» **Task description**
With the images excluded, set down every line of the listing below exactly.

» **Available data**
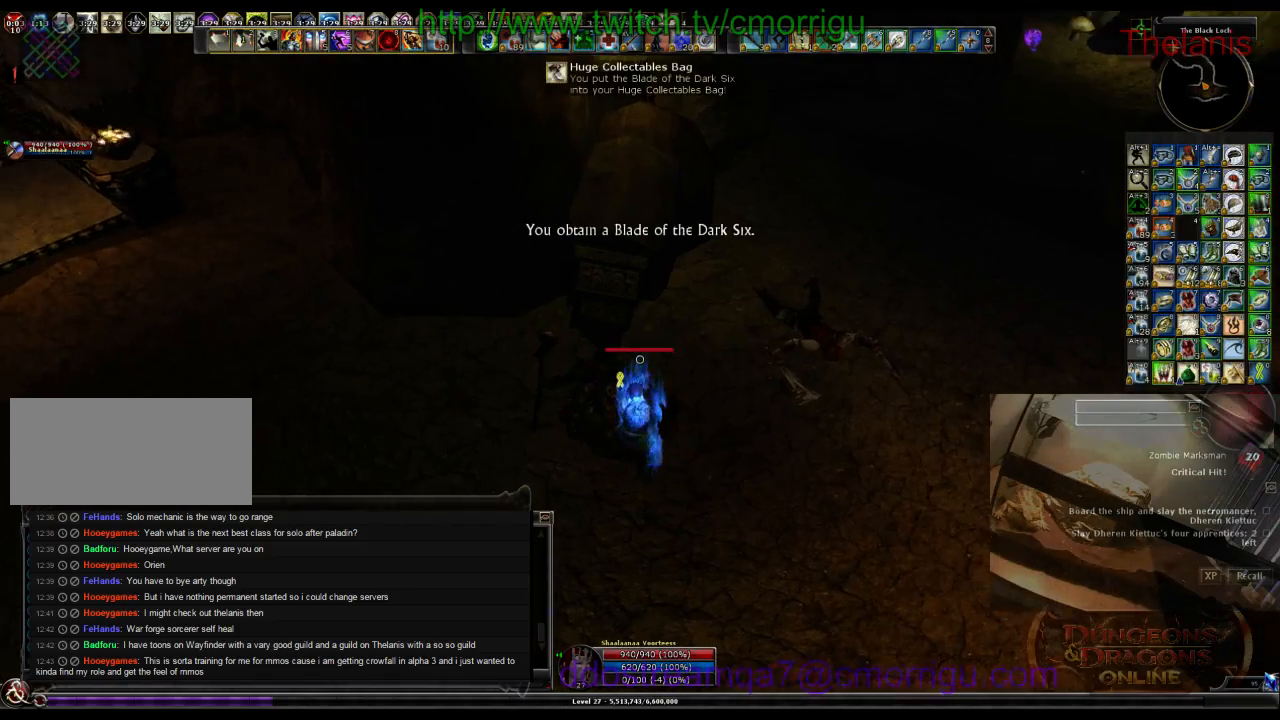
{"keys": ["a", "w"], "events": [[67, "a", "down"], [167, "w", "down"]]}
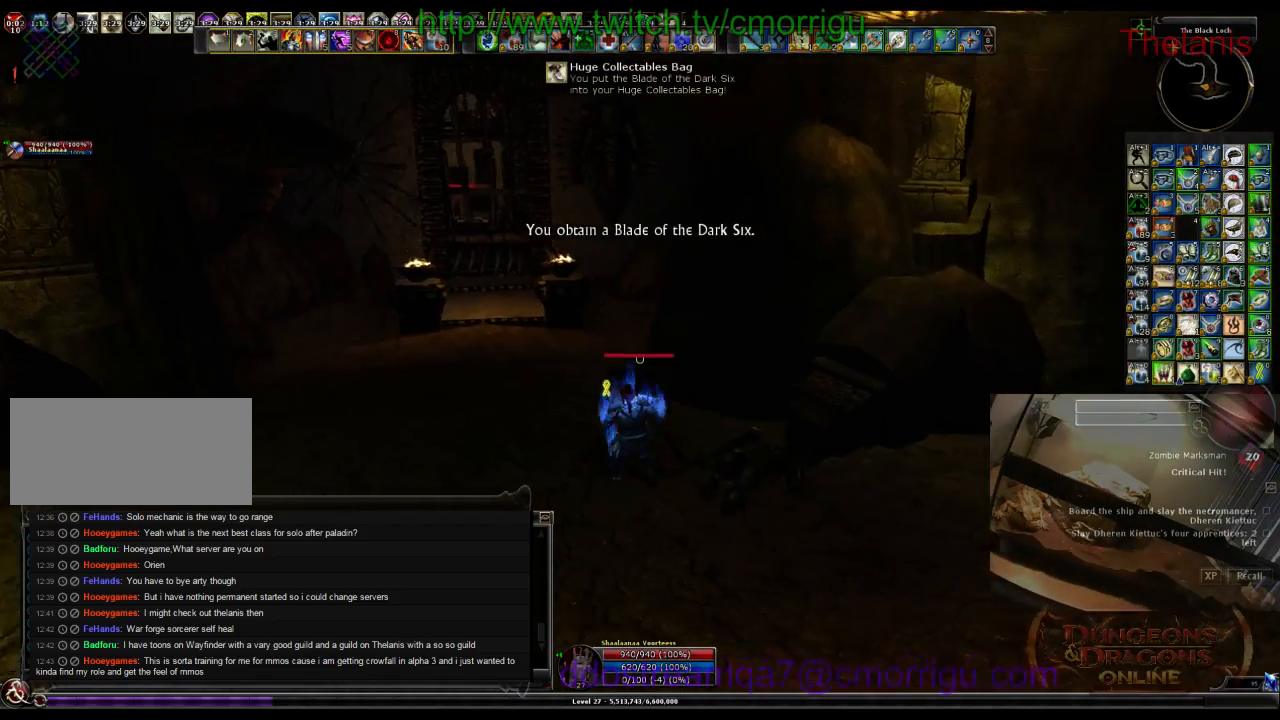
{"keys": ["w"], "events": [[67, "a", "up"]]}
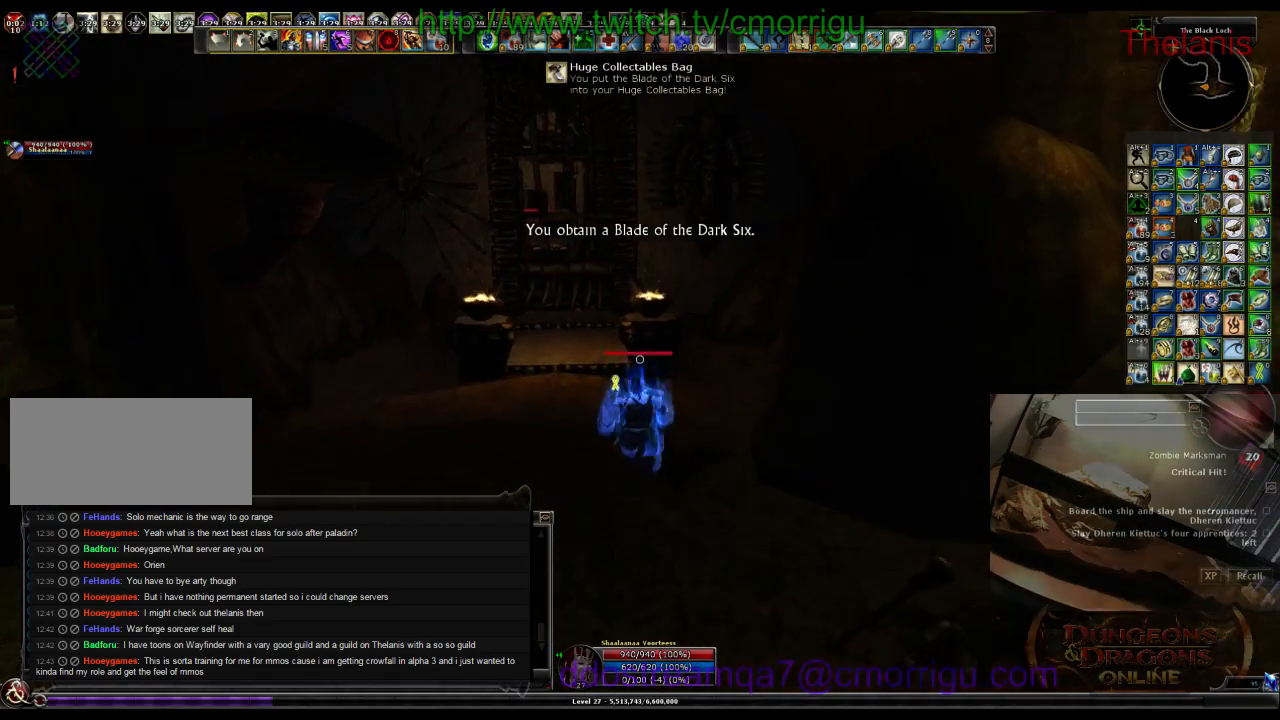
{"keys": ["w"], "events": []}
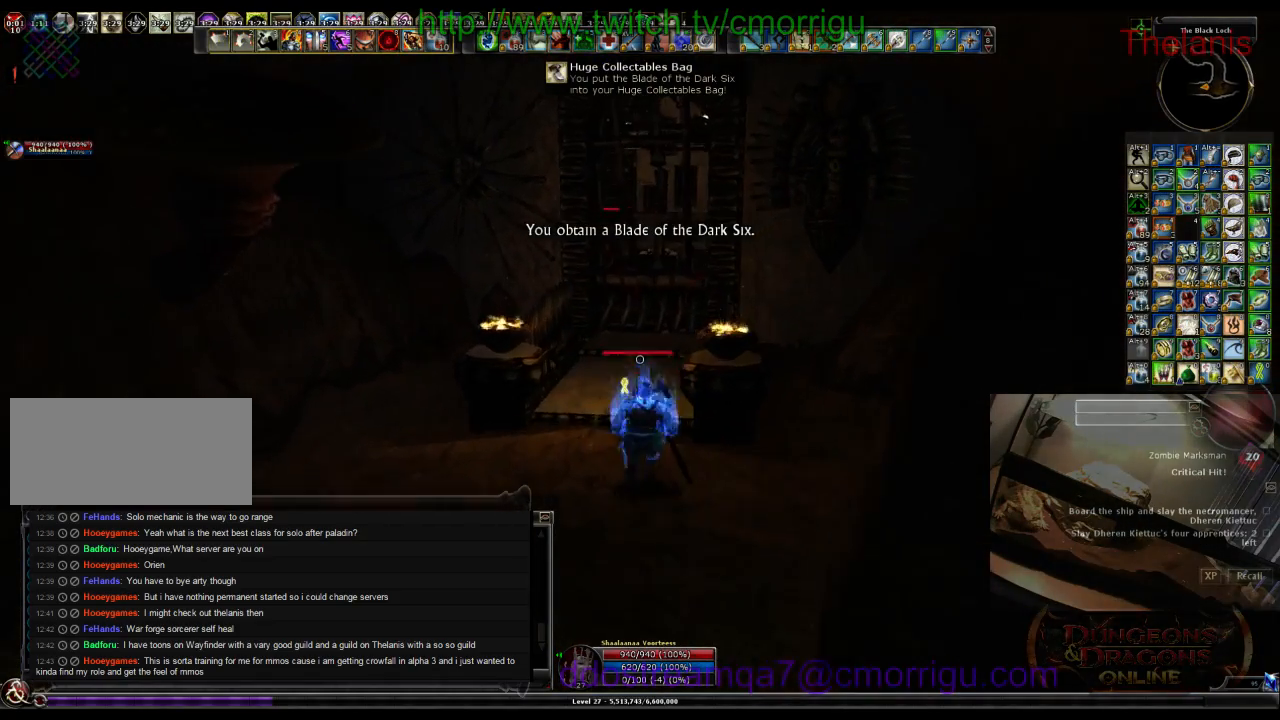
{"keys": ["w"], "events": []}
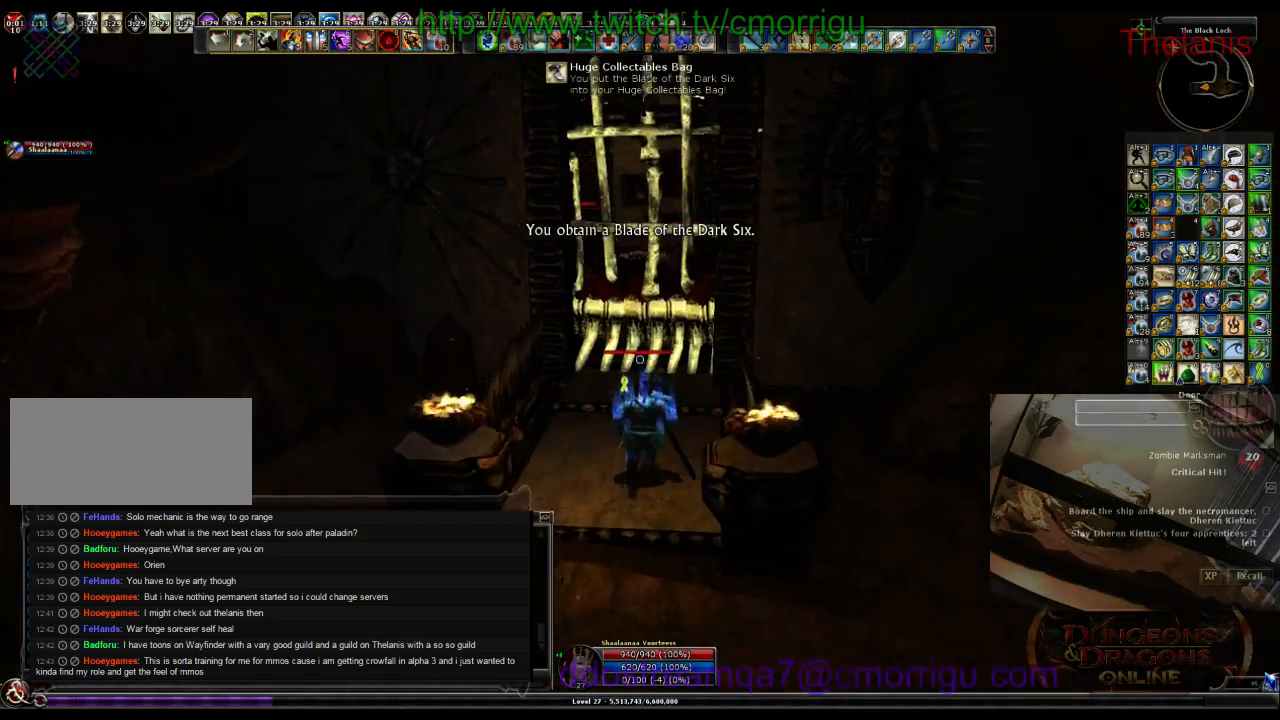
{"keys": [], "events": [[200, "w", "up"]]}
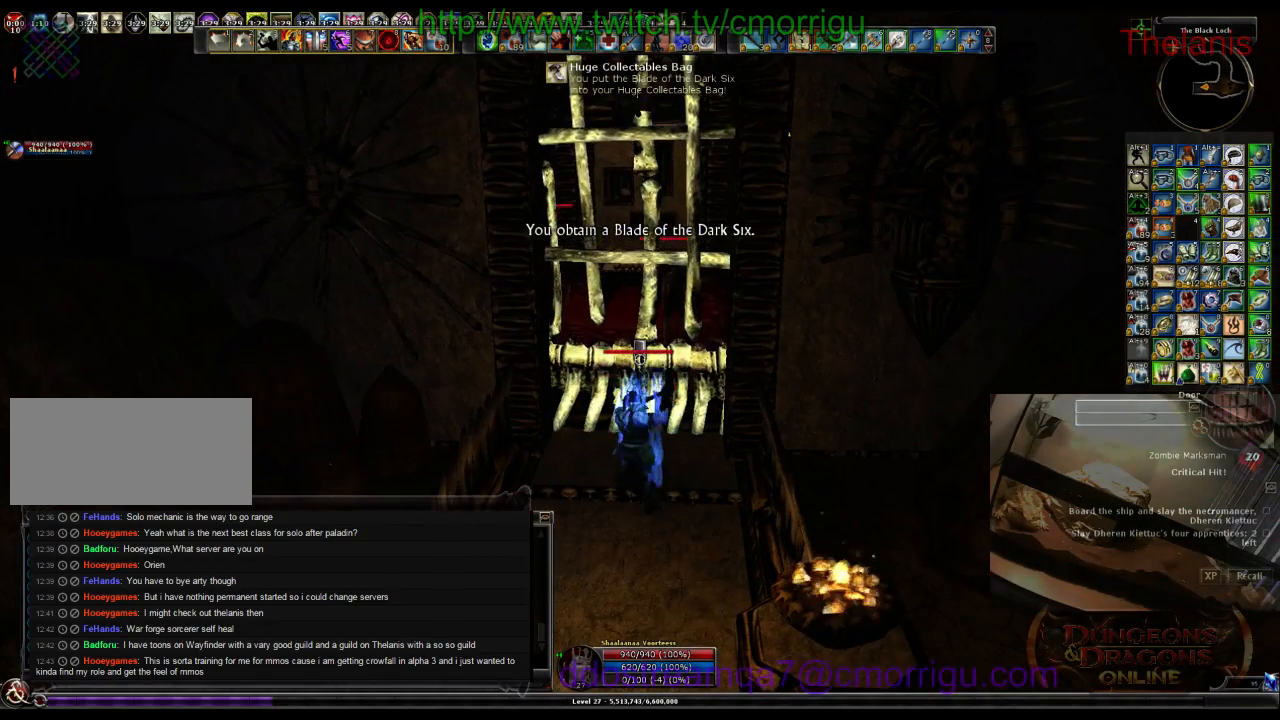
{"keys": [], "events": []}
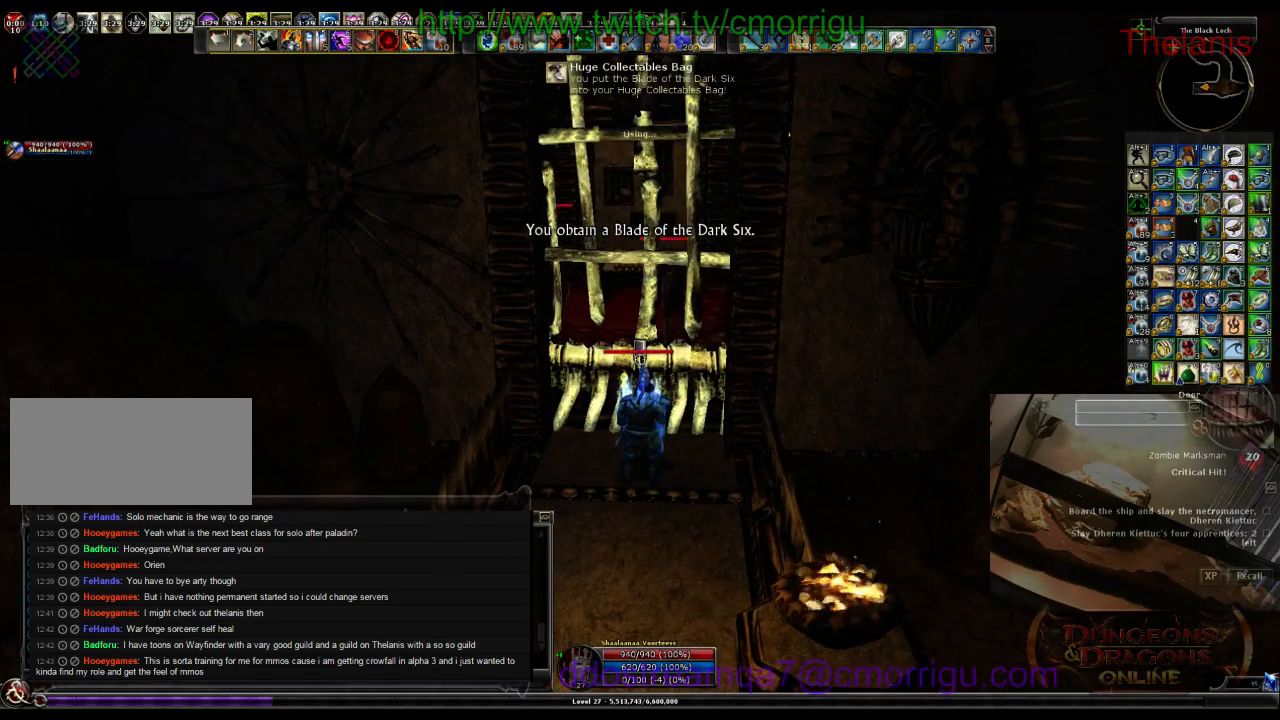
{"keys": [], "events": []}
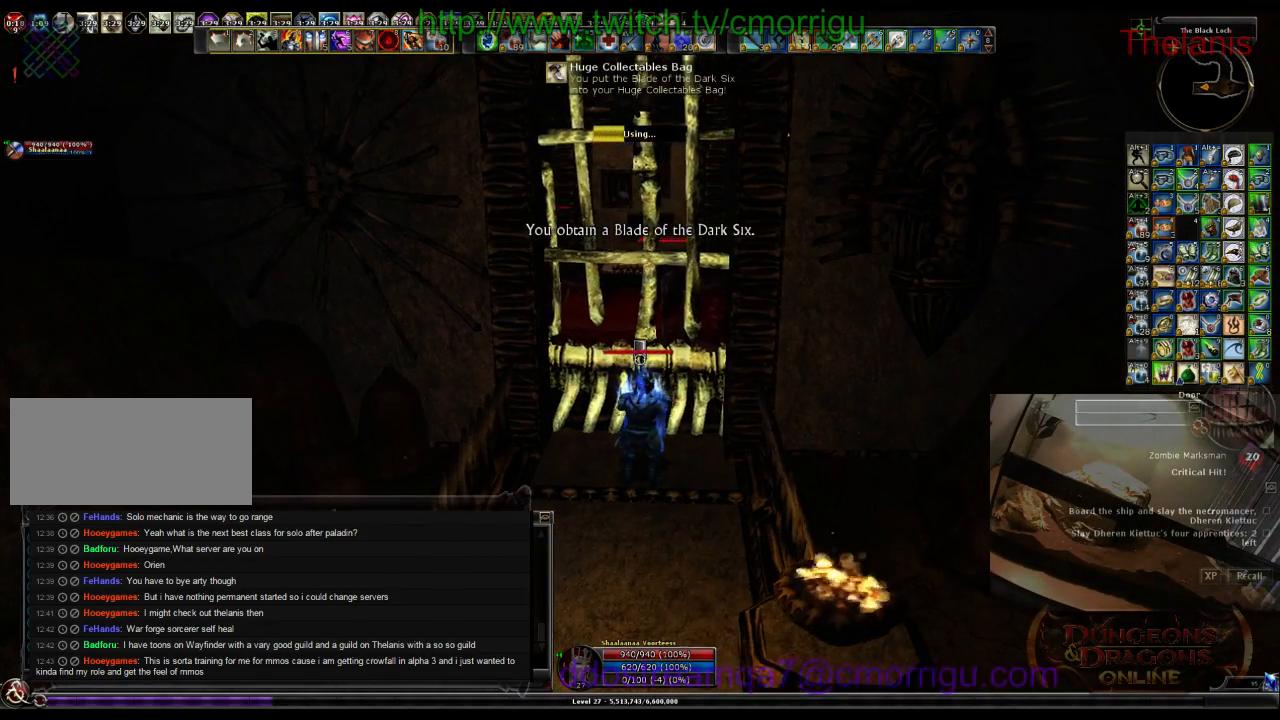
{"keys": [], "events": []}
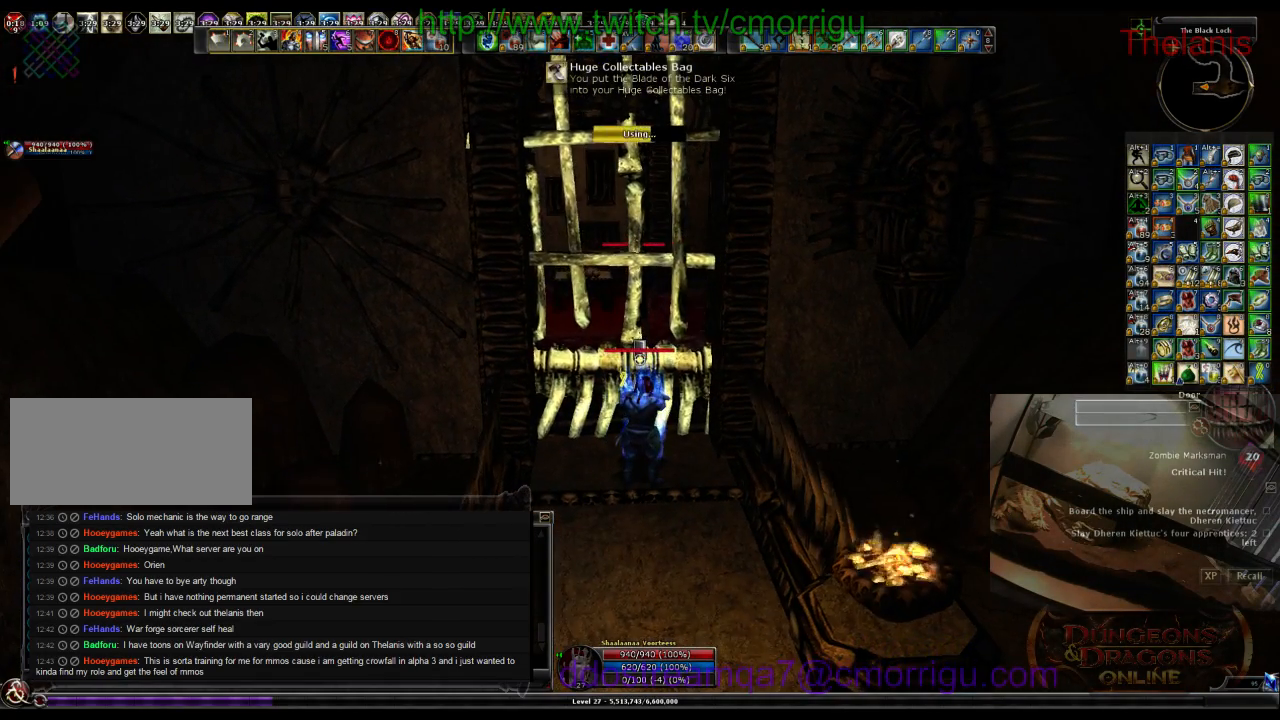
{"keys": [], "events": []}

» **Exercise output**
{"keys": ["a", "w"], "events": [[67, "a", "down"], [167, "w", "down"]]}
{"keys": ["w"], "events": [[67, "a", "up"]]}
{"keys": ["w"], "events": []}
{"keys": ["w"], "events": []}
{"keys": [], "events": [[200, "w", "up"]]}
{"keys": [], "events": []}
{"keys": [], "events": []}
{"keys": [], "events": []}
{"keys": [], "events": []}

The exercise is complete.